# [Task to carry out]
Retype every record below exactly as it is written.
********************
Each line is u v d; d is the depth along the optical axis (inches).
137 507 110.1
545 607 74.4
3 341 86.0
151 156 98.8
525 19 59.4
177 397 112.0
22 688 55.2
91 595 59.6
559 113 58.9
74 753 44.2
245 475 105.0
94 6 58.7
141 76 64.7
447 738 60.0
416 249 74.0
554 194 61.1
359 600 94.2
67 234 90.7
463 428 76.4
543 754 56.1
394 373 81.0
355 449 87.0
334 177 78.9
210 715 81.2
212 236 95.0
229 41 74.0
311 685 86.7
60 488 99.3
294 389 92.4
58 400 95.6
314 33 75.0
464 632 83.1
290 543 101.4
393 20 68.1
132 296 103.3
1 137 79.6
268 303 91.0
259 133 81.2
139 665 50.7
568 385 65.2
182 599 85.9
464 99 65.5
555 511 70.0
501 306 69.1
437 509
********************
# [Result of the task]
Each line is u v d; d is the depth along the optical axis (inches).
137 507 110.1
545 607 74.4
3 341 86.0
151 156 98.8
525 19 59.4
177 397 112.0
22 688 55.2
91 595 59.6
559 113 58.9
74 753 44.2
245 475 105.0
94 6 58.7
141 76 64.7
447 738 60.0
416 249 74.0
554 194 61.1
359 600 94.2
67 234 90.7
463 428 76.4
543 754 56.1
394 373 81.0
355 449 87.0
334 177 78.9
210 715 81.2
212 236 95.0
229 41 74.0
311 685 86.7
60 488 99.3
294 389 92.4
58 400 95.6
314 33 75.0
464 632 83.1
290 543 101.4
393 20 68.1
132 296 103.3
1 137 79.6
268 303 91.0
259 133 81.2
139 665 50.7
568 385 65.2
182 599 85.9
464 99 65.5
555 511 70.0
501 306 69.1
437 509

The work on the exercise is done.